What you will do:
[a] In the passage on football league attendance, what is the most common query from Vancouver on Lions game days about?
[b] Quote the passage on football league attendance from "Though many westerners" to "affects football operations.".

Text provided:
MacIntyre’s piece was widely picked up across the country. Other papers covered the send-off and events in Vancouver this weekend with a similar positive outlook.
Attendance is up over last year-to-date, television ratings are up slightly (3%) and the exposure the train, commemorative stamps and coins and other 100th Grey Cup related coverage has been positive. The obvious fear is this will create a small bump this year followed by a drop in interest next season. Others will say Toronto, Hamilton and Montreal still showing their weakness in the stands is an issue.
From my perspective, Toronto is taking the right approach, targeting slow but steady growth over the long term with a lot of initiatives, primarily winning and exciting football. Their attendance has grown each home game this season and their current average is over 2,000 patrons per game over last year-to-date’s number. Hamilton, with a big offseason, a difficult start but anticipation over a new stadium in 2014, also has increased attendance numbers over last year-to-date. Montreal is a disappointment as the Als are an exciting team with a good record and are down substantially in attendance.
Though many westerners feel their is no blemish on their teams, there is room for improvement in these markets as well. BC sits only 1,000 fans above last year-to-date’s average when they were in Empire Field and generally had disappointing crowds. Now they are back at BC Place, with no heat issues, and their average is below 30,000. There are the fans out there (#1 query from Vancouver on Lions game days is about blackouts) but they need to realize there is no free ride.
Calgary also disappointed without a sell-out on Labour Day and Edmonton, since moving their back-to-school ticket promotion to later in the year, misses a big crowd in the return match-up. With new stadiums coming in Winnipeg, Regina, Hamilton and Ottawa these teams may find themselves poor cousins in the league and in the bottom half in terms of revenue generated, which affects football operations.

Given material:
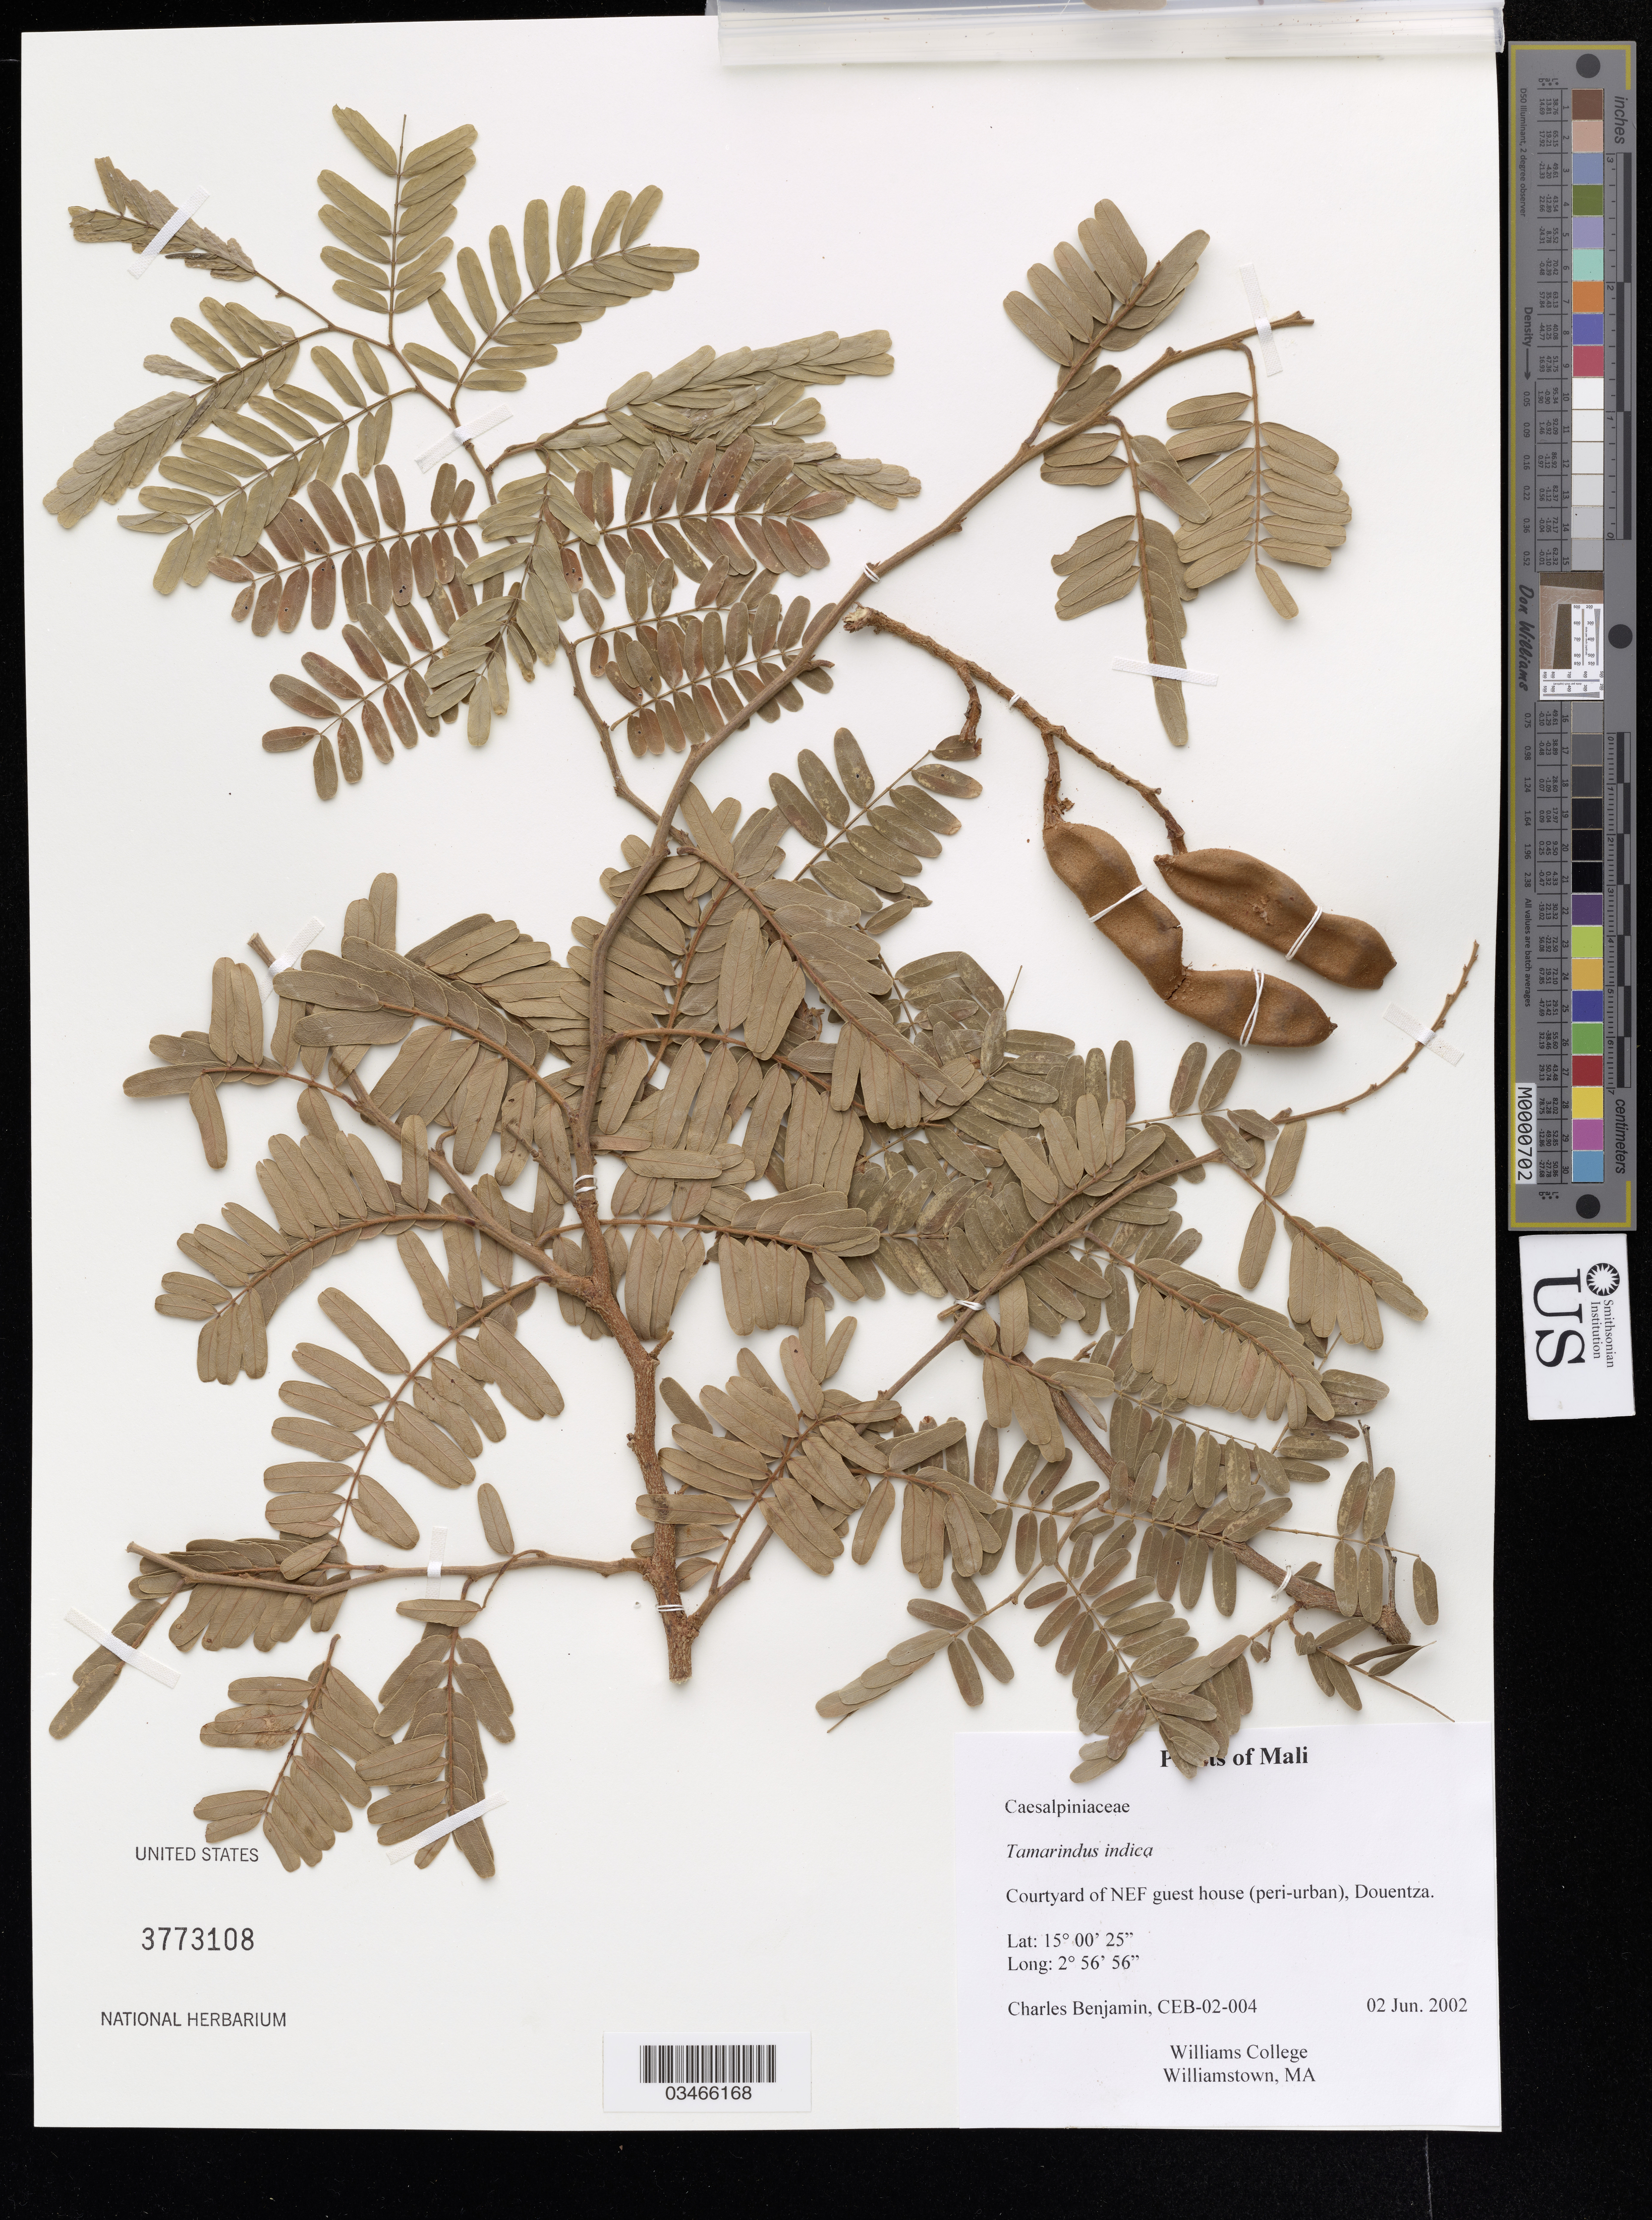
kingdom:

Exercise solutions:
[a] Blackouts.

[b]
Though many westerners feel their is no blemish on their teams, there is room for improvement in these markets as well. BC sits only 1,000 fans above last year-to-date’s average when they were in Empire Field and generally had disappointing crowds. Now they are back at BC Place, with no heat issues, and their average is below 30,000. There are the fans out there (#1 query from Vancouver on Lions game days is about blackouts) but they need to realize there is no free ride.
Calgary also disappointed without a sell-out on Labour Day and Edmonton, since moving their back-to-school ticket promotion to later in the year, misses a big crowd in the return match-up. With new stadiums coming in Winnipeg, Regina, Hamilton and Ottawa these teams may find themselves poor cousins in the league and in the bottom half in terms of revenue generated, which affects football operations.